Task objective
A faithful copy is required: retype the records from their first line through the line with "[252,657,414,672] window.freeze. ->", and omit the pictures.
--- Information shown Enclosed Below ---
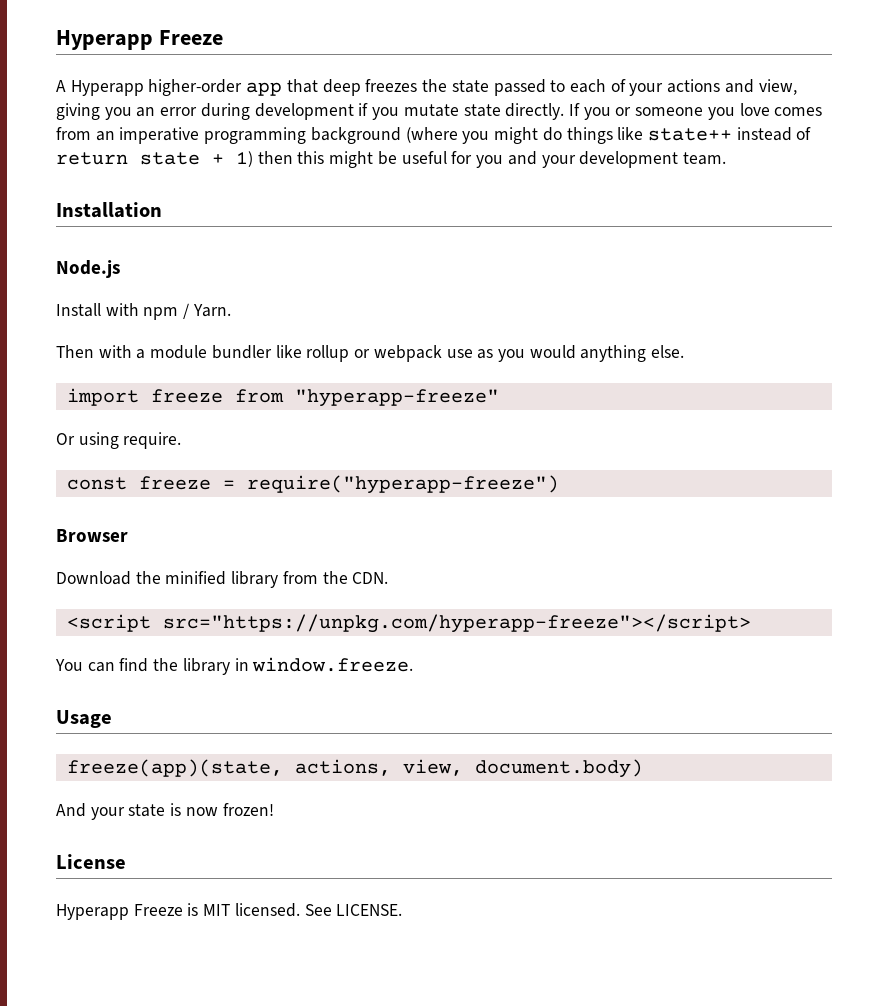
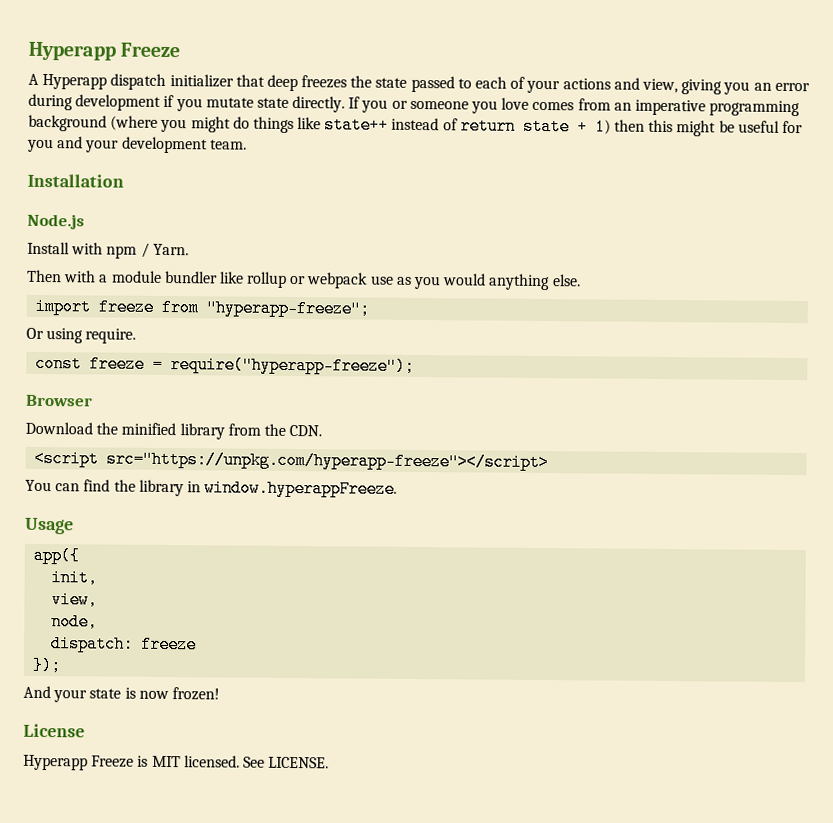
[148,79,283,96] higher-order app -> [110,73,234,90] dispatch initializer
[294,389,499,407] "hyperapp-freeze" -> [206,299,371,318] "hyperapp-freeze";
[246,475,559,494] require("hyperapp-freeze") -> [170,356,416,375] require("hyperapp-freeze");
[252,657,414,672] window.freeze. -> [204,479,398,498] window.hyperappFreeze.
[66,759,643,778] freeze(app)(state, actions, view, document.body) -> [33,546,81,565] [51,569,99,587] [51,591,99,609] [51,613,99,631] [51,635,198,654] [32,656,63,675] app({ // init, // view, // node, // dispatch: freeze // });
--- End of Enclosed Information shown ---
Solved problem
[148,79,283,96] higher-order app -> [110,73,234,90] dispatch initializer
[294,389,499,407] "hyperapp-freeze" -> [206,299,371,318] "hyperapp-freeze";
[246,475,559,494] require("hyperapp-freeze") -> [170,356,416,375] require("hyperapp-freeze");
[252,657,414,672] window.freeze. -> [204,479,398,498] window.hyperappFreeze.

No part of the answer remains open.